Hauptwerke

Übersicht über die Hauptwerke von Richard Wagner, welche regelmäßig bei den Bayreuther Festspielen aufgeführt werden.
Der Ring des Nibelungen: Siegfried
Dritter Teil von Richard Wagners Tetralogie "Der Ring des Nibelungen". Uraufführung 1876 in Bayreuth.

Handlung

Erster Aufzug
Siegfried, Sieglindes und Siegmunds Sohn, ist im Wald von dem Schmied Mime, Alberichs Bruder, großgezogen worden. Mime hofft, der Knabe würde ihm den Ring aus dem Rheingold erbeuten, den Fafner, der sich in einen Lindwurm verwandelt hat, bewacht. Allerdings hält kein Schwert Siegfrieds Kraft stand. Mime besitzt immer noch die Trümmer von Nothung, weiß aber nicht, wie daraus wieder ein Schwert werden kann. In Siegfrieds Abwesenheit bekommt er Besuch von Wotan in Gestalt des Wanderers. Die letzte Frage in einem von dem Wanderer aufgezwungenen Ratespiel kann Mime nicht lösen. Von ihm erfährt er, wie Nothung neu entsteht: „Nur wer das Fürchten nie erfuhr, schmiedet Nothung neu“, doch muss Mime zugleich erfahren, dass er an ebendiesen „Furchtlosen“ seinen Kopf verlieren wird.
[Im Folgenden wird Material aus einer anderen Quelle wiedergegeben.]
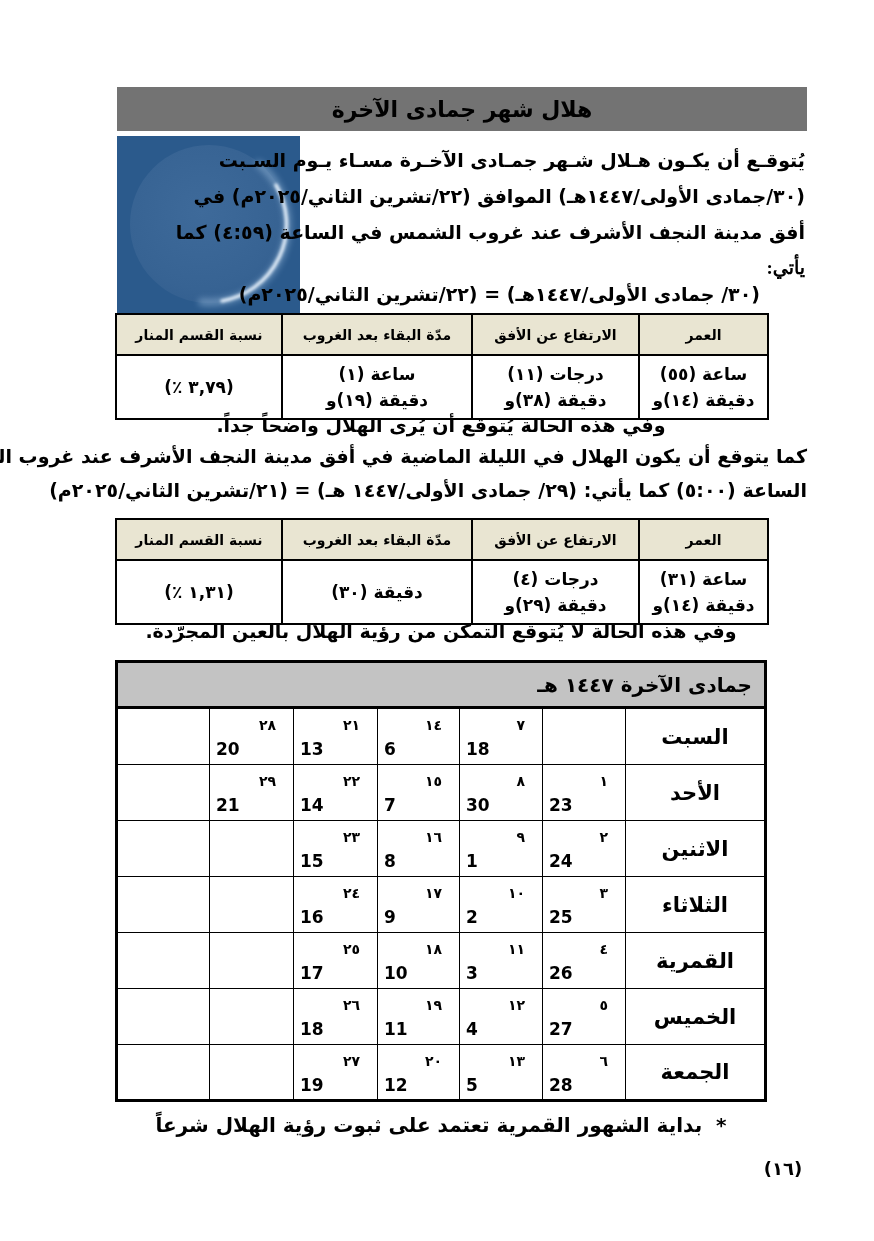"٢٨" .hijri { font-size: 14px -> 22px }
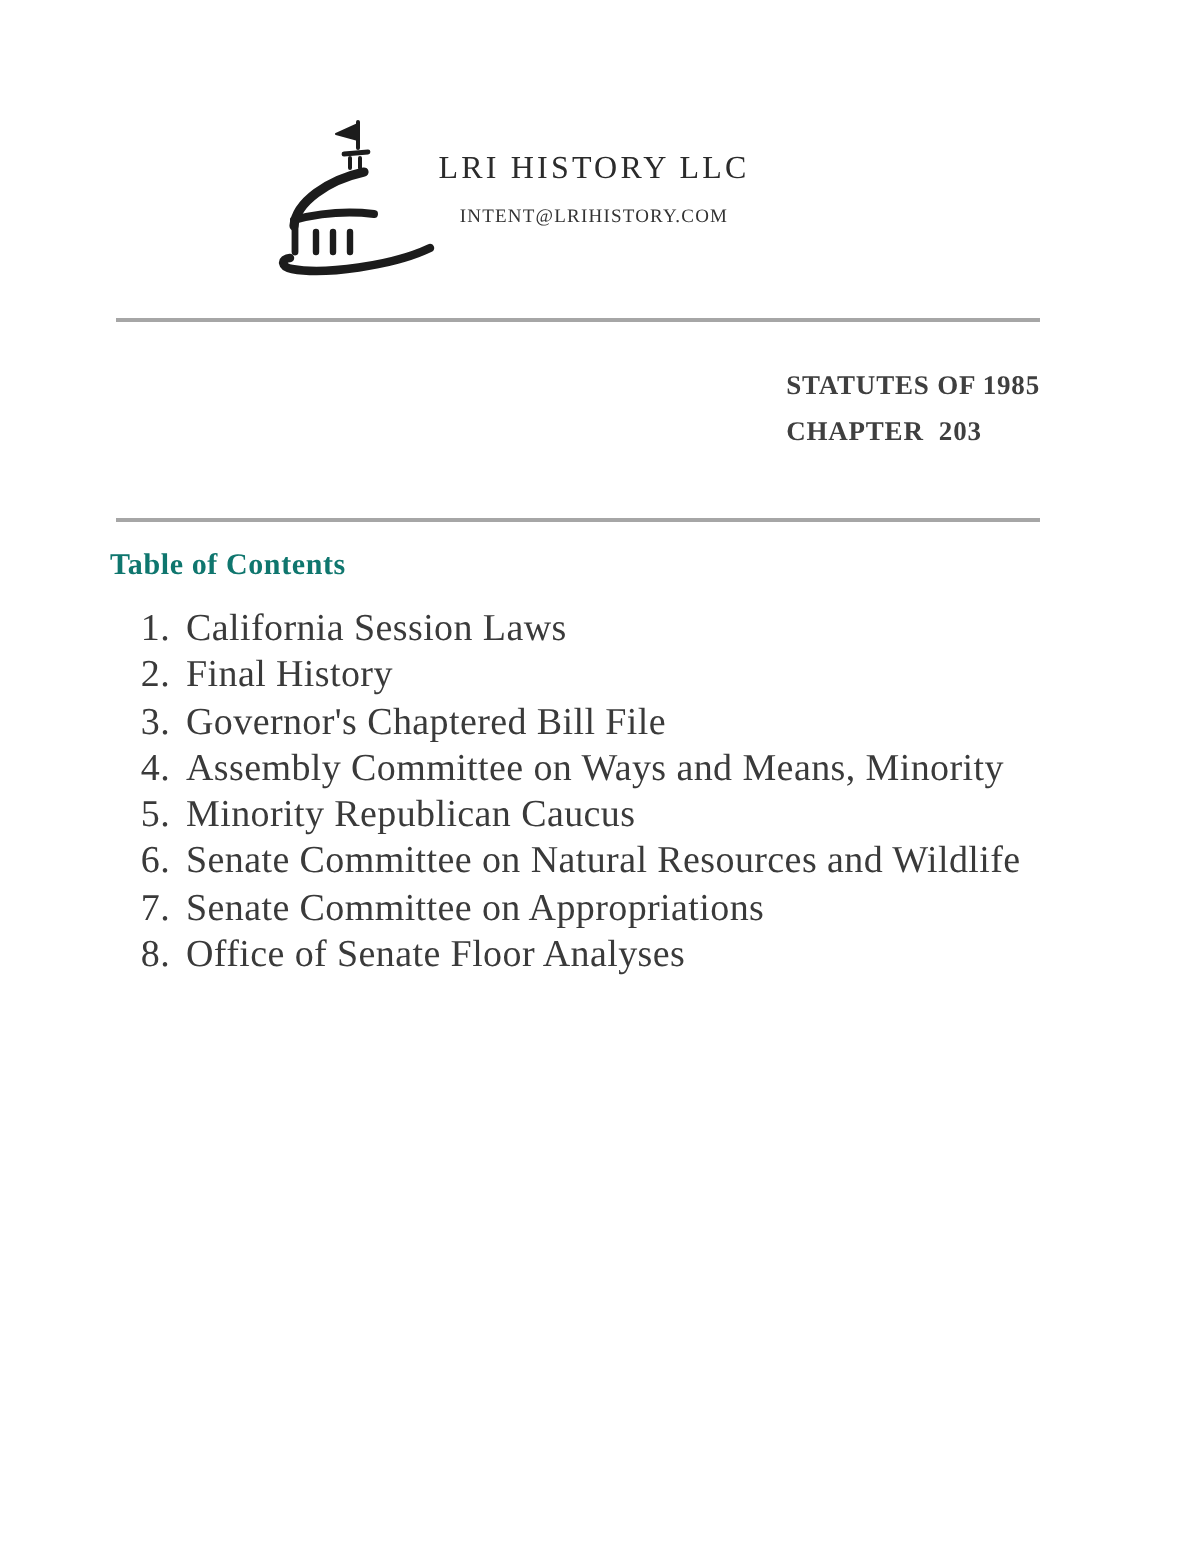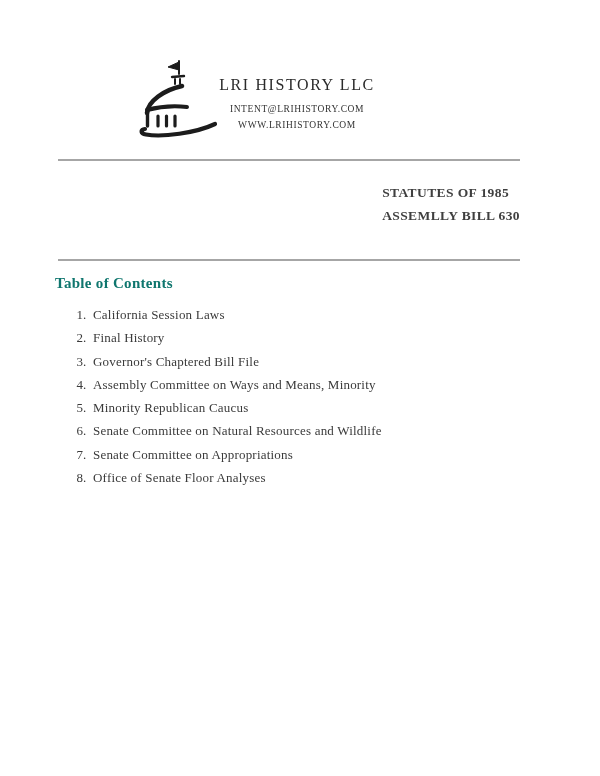"WWW.LRIHISTORY.COM" div.contact { html: <div>WWW.LRIHISTORY.COM</div> -> none }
Siegfried zerfeilt nun die Trümmer, schmilzt sie ein und schmiedet sich selbst daraus das Schwert neu.
Mime ersinnt inzwischen den Plan, Siegfried, nachdem dieser Fafner besiegt hat, mit Hilfe eines Betäubungstrankes einzuschläfern und dann zu töten, um so seinen eigenen Kopf zu retten und den Ring an sich zu reißen.

Zweiter Aufzug
Alberich hält vor Fafners Höhle, der Neidhöhle, Wacht. Er bezichtigt Wotan, den Ring rauben zu wollen, dieser aber erklärt seinen Verzicht zugunsten Siegfrieds. Mime und Siegfried erscheinen. Mime zieht sich aus Furcht vor Fafner zurück, während Siegfried die Stimmung des Waldes und das Gezwitscher der Vögel genießt. Dabei weckt er versehentlich Fafner, er kämpft mit ihm und ersticht ihn. Fafners Blut gerät auf Siegfrieds Zunge, und plötzlich versteht er den Gesang der Vögel. Der Waldvogel rät ihm, den Ring und den Tarnhelm aus dem Schatz an sich zu nehmen. Siegfried befolgt zu Mimes und Alberichs Entsetzen diesen Rat. Durch das Kosten des Drachenblutes vermag er Mimes wahre Absichten zu durchschauen und erfährt so, dass dieser ihn nur benutzen und dann umbringen will. Angeekelt von seiner Falschheit erschlägt er ihn. Vom Waldvogel geleitet, macht er sich auf die Suche nach der schlafenden Brünnhilde.

Dritter Aufzug
Wotan weckt die Erdgöttin Erda, Mutter der gemeinsamen Tochter Brünnhilde. Von ihr erhofft er sich Rat, „wie zu hemmen ein rollendes Rad“. Er weiß nicht mehr, wie es weitergehen soll. Auch Erda kann ihm nichts raten. Der Untergang, die Götterdämmerung, scheint unausweichlich.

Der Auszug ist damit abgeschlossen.